Vaccines work by providing antibodies that the immune system needs to fight specific infections; it's similar to supplying an army with weapons to ensure soldiers are prepared for war. One of the biggest hurdles to creating a vaccine against HIV is that scientists still do not have an antibody capable of destroying the virus' different strains. However, in a new study, a team of international researchers have created what they are calling the most powerful HIV-attacking antibody ever. The antibody is so powerful, they believe it could be the final piece of the puzzle to creating the elusive HIV vaccine.

The super antibody is based off a unique pair of antibodies found in a patient which proved capable of neutralizing a wide range of HIV strains. For example, although we view HIV as a single virus, according to Avert.com, there are actually a number of different strains and subtypes of the virus. This, of course, makes it especially difficult to create a universal vaccine. However, the two antibodies found in this particular patient, both of which were variants of an antibody known as DH511, addressed this common problem. The team then took these antibodies apart and recombined them to create a single “super antibody,” that proved capable of of neutralizing 206 of the 209 strains of HIV found throughout the world, The Scientist reported.
****************
■ **Task brief**
In the HIV antibody passage, the first sentence compares vaccines to getting ready for battle. List every military noun in that comparison.
****************
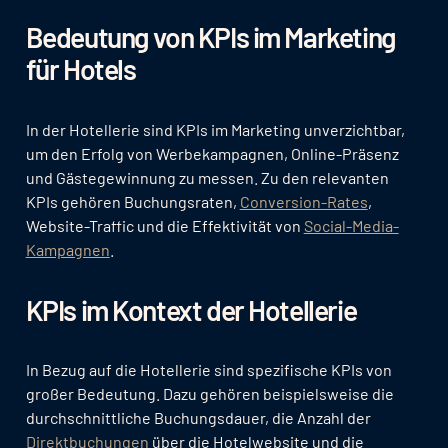
Bedeutung von KPIs im Marketing
für Hotels
In der Hotellerie sind KPIs im Marketing unverzichtbar,
um den Erfolg von Werbekampagnen, Online-Präsenz
und Gästegewinnung zu messen. Zu den relevanten
KPIs gehören Buchungsraten,
Conversion-Rates
,
Website-Traffic und die Effektivität von
Social-Media-
Kampagnen
.
KPIs im Kontext der Hotellerie
In Bezug auf die Hotellerie sind spezifische KPIs von
großer Bedeutung. Dazu gehören beispielsweise die
durchschnittliche Buchungsdauer, die Anzahl der
Direktbuchungen
über die Hotelwebsite und die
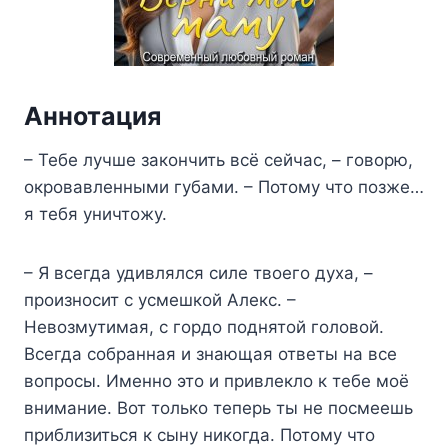
Аннотация
– Тебе лучше закончить всё сейчас, – говорю,
окровавленными губами. – Потому что позже…
я тебя уничтожу.
– Я всегда удивлялся силе твоего духа, –
произносит с усмешкой Алекс. –
Невозмутимая, с гордо поднятой головой.
Всегда собранная и знающая ответы на все
вопросы. Именно это и привлекло к тебе моё
внимание. Вот только теперь ты не посмеешь
приблизиться к сыну никогда. Потому что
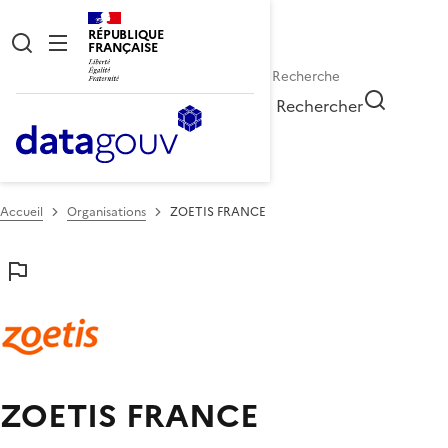
RÉPUBLIQUE
FRANÇAISE
Rechercher
Accueil
Organisations
ZOETIS FRANCE
ZOETIS FRANCE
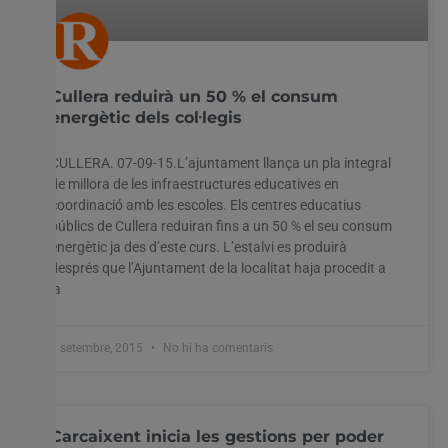
Cullera reduirà un 50 % el consum
energètic dels col·legis
CULLERA. 07-09-15.L’ajuntament llança un pla integral
de millora de les infraestructures educatives en
coordinació amb les escoles. Els centres educatius
públics de Cullera reduiran fins a un 50 % el seu consum
energètic ja des d’este curs. L’estalvi es produirà
després que l’Ajuntament de la localitat haja procedit a
la
8 setembre, 2015
No hi ha comentaris
Carcaixent inicia les gestions per poder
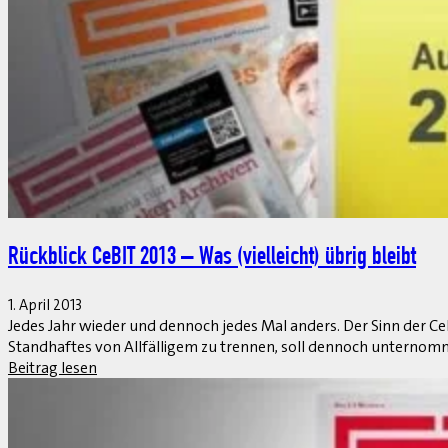
1. April 2013
Eine unabhängige Jury hat auf der CeBIT in Hannover die Sieger
von Hana. Ins Ziel haben es 24 SAP-Partner geschafft.
Beitrag lesen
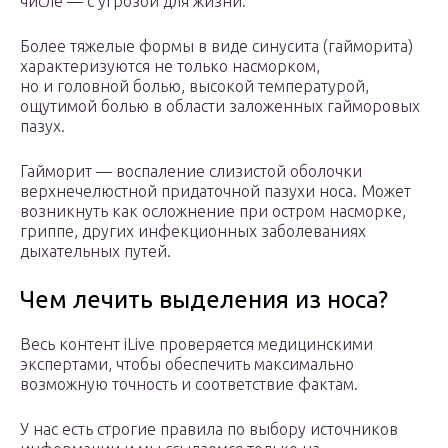
числе — с угрозой для жизни.
Более тяжелые формы в виде синусита (гайморита)
характеризуются не только насморком,
но и головной болью, высокой температурой,
ощутимой болью в области заложенных гайморовых
пазух.
Гайморит — воспаление слизистой оболочки
верхнечелюстной придаточной пазухи носа. Может
возникнуть как осложнение при остром насморке,
гриппе, других инфекционных заболеваниях
дыхательных путей.
Чем лечить выделения из носа?
Весь контент iLive проверяется медицинскими
экспертами, чтобы обеспечить максимально
возможную точность и соответствие фактам.
У нас есть строгие правила по выбору источников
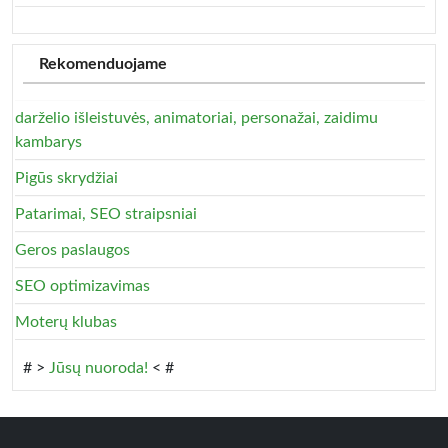
Rekomenduojame
darželio išleistuvės, animatoriai, personažai, zaidimu
kambarys
Pigūs skrydžiai
Patarimai, SEO straipsniai
Geros paslaugos
SEO optimizavimas
Moterų klubas
# >
Jūsų nuoroda!
< #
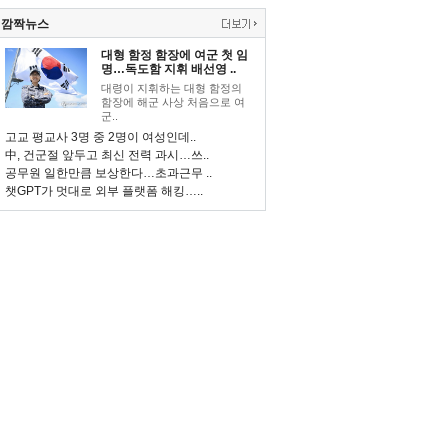
깜짝뉴스
대형 함정 함장에 여군 첫 임
명…독도함 지휘 배선영 ..
대령이 지휘하는 대형 함정의
함장에 해군 사상 처음으로 여
군..
고교 평교사 3명 중 2명이 여성인데..
中, 건군절 앞두고 최신 전력 과시…쓰..
공무원 일한만큼 보상한다…초과근무 ..
챗GPT가 멋대로 외부 플랫폼 해킹…..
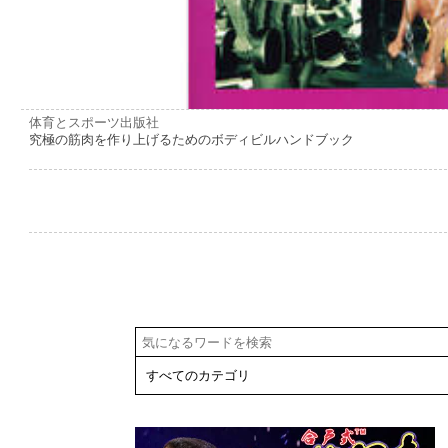
体育とスポーツ出版社
究極の筋肉を作り上げるためのボディビルハンドブック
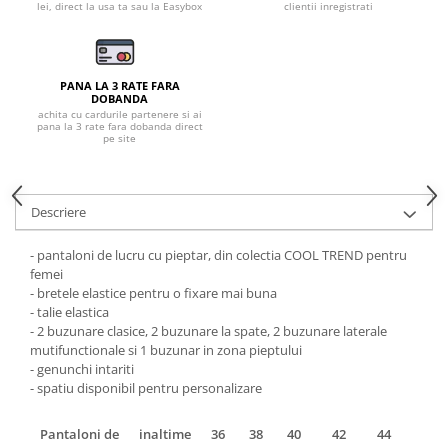
Pantaloni de protectie
lei, direct la usa ta sau la Easybox
clientii inregistrati
Sorturi
Pentru copii
Pantaloni de lucru cu pieptar
PANA LA 3 RATE FARA
DOBANDA
Veste de lucru
achita cu cardurile partenere si ai
pana la 3 rate fara dobanda direct
Pentru femei
pe site
Bluze pentru femei
Fleece-uri
Descriere
Halate
Jachete / Bluze salopeta
- pantaloni de lucru cu pieptar, din colectia COOL TREND pentru
Pantaloni de lucru cu pieptar
femei
- bretele elastice pentru o fixare mai buna
Pantaloni de lucru in talie
- talie elastica
Tricouri polo
- 2 buzunare clasice, 2 buzunare la spate, 2 buzunare laterale
mutifunctionale si 1 buzunar in zona pieptului
Veste de lucru
- genunchi intariti
- spatiu disponibil pentru personalizare
Pantaloni de
inaltime
36
38
40
42
44
46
****************
■ **Response area**
army, weapons, soldiers, war